The new documented agreement must also be consistent with and articulate the restructured relationship. It should also be expressed in such a manner as to be consistent with the ways in which the new relationship is implemented. Re-documentation, therefore, typically requires a considerable amount of interaction between management and the attorney(s) drafting the documentation. This interactive process not only ensures that the documentation is consistent with the structure, but facilitates a refinement of the restructured relationship and anticipates the final step: re-implementation.
3. Re-implementation of the restructured and re-documented relationship.
This last step can present challenges to transportation industry businesses due to the amount of regulation involved in interstate and intrastate transportation, motor vehicle, insurance, and tax laws. Anticipating such issues at the time of restructuring and re-documenting is the key. Delays in effectuating only one or two elements of the new relationship can hold up implementation.
Transportation industry businesses must also ensure that what is set forth in the IC / separate business entity agreement will be implemented in the field as documented and does not create one or more empty recitals and misstatements of the relationship. Those oversights, which are not uncommon, can provide arguments to class action lawyers and government regulators that the IC / separate business entity agreement is a fraudulent and misleading document.
Other steps in the re-implementation process may include reviewing and revising company operating manuals and procedures; documenting the implementation of certain provisions in the IC / separate business entity agreement; educating those at all levels of management as to the general nature and specifics of the restructured relationship; and putting safeguards in place to ensure continued and sustained conformity with the legal requirements.
Takeaways and Conclusion
Because few companies that have historically used ICs to deliver or transport commercial goods to their customers can satisfy either the ABC or the separate business entity tests, prudent companies are taking steps to minimize their risk of Fair Play Act liability and attain compliance.

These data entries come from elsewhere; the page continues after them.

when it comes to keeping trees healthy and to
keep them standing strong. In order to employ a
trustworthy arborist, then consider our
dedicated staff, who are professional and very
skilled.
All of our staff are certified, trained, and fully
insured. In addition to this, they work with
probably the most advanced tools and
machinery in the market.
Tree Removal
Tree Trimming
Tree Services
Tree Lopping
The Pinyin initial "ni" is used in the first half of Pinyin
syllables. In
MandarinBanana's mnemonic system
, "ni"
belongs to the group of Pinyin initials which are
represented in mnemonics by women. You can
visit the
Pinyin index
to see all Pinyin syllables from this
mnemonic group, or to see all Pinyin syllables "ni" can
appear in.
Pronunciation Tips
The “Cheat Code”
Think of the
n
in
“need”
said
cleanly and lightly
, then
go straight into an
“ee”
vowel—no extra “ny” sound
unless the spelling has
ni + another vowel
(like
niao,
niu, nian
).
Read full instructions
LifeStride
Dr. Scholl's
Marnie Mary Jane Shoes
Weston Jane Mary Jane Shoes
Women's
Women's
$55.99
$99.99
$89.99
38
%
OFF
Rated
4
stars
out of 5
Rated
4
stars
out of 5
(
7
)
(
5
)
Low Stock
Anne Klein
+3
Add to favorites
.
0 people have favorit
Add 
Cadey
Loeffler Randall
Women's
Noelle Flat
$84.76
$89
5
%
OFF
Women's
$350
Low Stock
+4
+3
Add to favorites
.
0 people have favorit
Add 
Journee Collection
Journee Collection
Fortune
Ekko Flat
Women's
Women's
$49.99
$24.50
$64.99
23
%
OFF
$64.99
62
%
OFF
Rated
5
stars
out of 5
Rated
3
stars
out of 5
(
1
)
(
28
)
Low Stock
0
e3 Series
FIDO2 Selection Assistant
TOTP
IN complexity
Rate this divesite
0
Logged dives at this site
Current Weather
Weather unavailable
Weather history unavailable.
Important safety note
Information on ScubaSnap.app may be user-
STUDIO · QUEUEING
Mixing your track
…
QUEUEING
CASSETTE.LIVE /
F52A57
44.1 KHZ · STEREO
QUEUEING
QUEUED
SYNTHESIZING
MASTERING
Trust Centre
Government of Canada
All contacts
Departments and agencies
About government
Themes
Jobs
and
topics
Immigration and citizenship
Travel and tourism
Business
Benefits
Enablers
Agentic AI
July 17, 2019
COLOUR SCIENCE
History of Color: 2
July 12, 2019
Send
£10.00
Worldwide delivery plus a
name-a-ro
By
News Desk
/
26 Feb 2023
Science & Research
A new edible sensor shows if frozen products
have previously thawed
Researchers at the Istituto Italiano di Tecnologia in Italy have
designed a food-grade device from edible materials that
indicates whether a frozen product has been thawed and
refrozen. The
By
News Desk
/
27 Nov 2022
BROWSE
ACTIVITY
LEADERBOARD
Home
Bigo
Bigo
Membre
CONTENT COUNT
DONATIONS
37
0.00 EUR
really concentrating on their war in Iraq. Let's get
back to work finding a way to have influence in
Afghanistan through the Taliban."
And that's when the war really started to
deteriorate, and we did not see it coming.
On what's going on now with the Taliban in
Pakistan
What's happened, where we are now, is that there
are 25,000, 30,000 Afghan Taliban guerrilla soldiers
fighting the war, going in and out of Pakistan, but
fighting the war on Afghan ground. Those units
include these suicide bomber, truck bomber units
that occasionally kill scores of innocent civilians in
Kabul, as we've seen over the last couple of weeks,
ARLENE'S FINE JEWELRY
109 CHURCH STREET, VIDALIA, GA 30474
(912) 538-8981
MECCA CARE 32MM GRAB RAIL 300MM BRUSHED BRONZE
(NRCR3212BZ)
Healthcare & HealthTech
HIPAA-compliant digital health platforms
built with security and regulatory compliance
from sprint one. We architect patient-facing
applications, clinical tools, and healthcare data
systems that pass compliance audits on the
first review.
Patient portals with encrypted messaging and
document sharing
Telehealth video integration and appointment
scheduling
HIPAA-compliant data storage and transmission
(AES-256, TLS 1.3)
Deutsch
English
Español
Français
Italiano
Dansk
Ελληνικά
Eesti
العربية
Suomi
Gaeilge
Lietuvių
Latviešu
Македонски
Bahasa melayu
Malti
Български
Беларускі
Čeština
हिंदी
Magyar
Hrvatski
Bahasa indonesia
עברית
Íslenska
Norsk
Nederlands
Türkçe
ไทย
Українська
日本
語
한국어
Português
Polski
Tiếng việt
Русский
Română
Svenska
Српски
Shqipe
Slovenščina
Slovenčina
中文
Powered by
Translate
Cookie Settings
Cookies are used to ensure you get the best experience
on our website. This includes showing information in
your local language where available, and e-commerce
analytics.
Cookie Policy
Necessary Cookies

While most of the 11 prongs in the separate business entity test are rather straightforward, a number of them require considerable familiarity with independent contractor compliance law in order to formulate a structure that will comfortably meet the requirements of each of the 11 prongs.
The 90-day period before the law becomes effective is fast approaching: it arrives on April 10, 2014 (depending on how the days are counted, which is not always a matter of simple arithmetic). Thus, any commercial goods transportation contractor that wishes to retain its IC or separate business entity relationships with drivers delivering or transporting goods to its clients should promptly seek to attain compliance with the Fair Play Act.
Many transportation and delivery businesses affected by this new law in New York also operate in other states. Class action lawsuits against transportation companies misclassifying drivers as ICs have mushroomed in the past few years, and both state and federal governmental regulators have likewise been active in cracking down on delivery companies that are regarded as misclassifying drivers as independent contractors under applicable state and federal laws. The New York Commercial Goods Transportation Industry Fair Play Act may be a useful alert for such businesses to determine if they need to enhance their independent contractor compliance throughout their network of drivers in states across the country.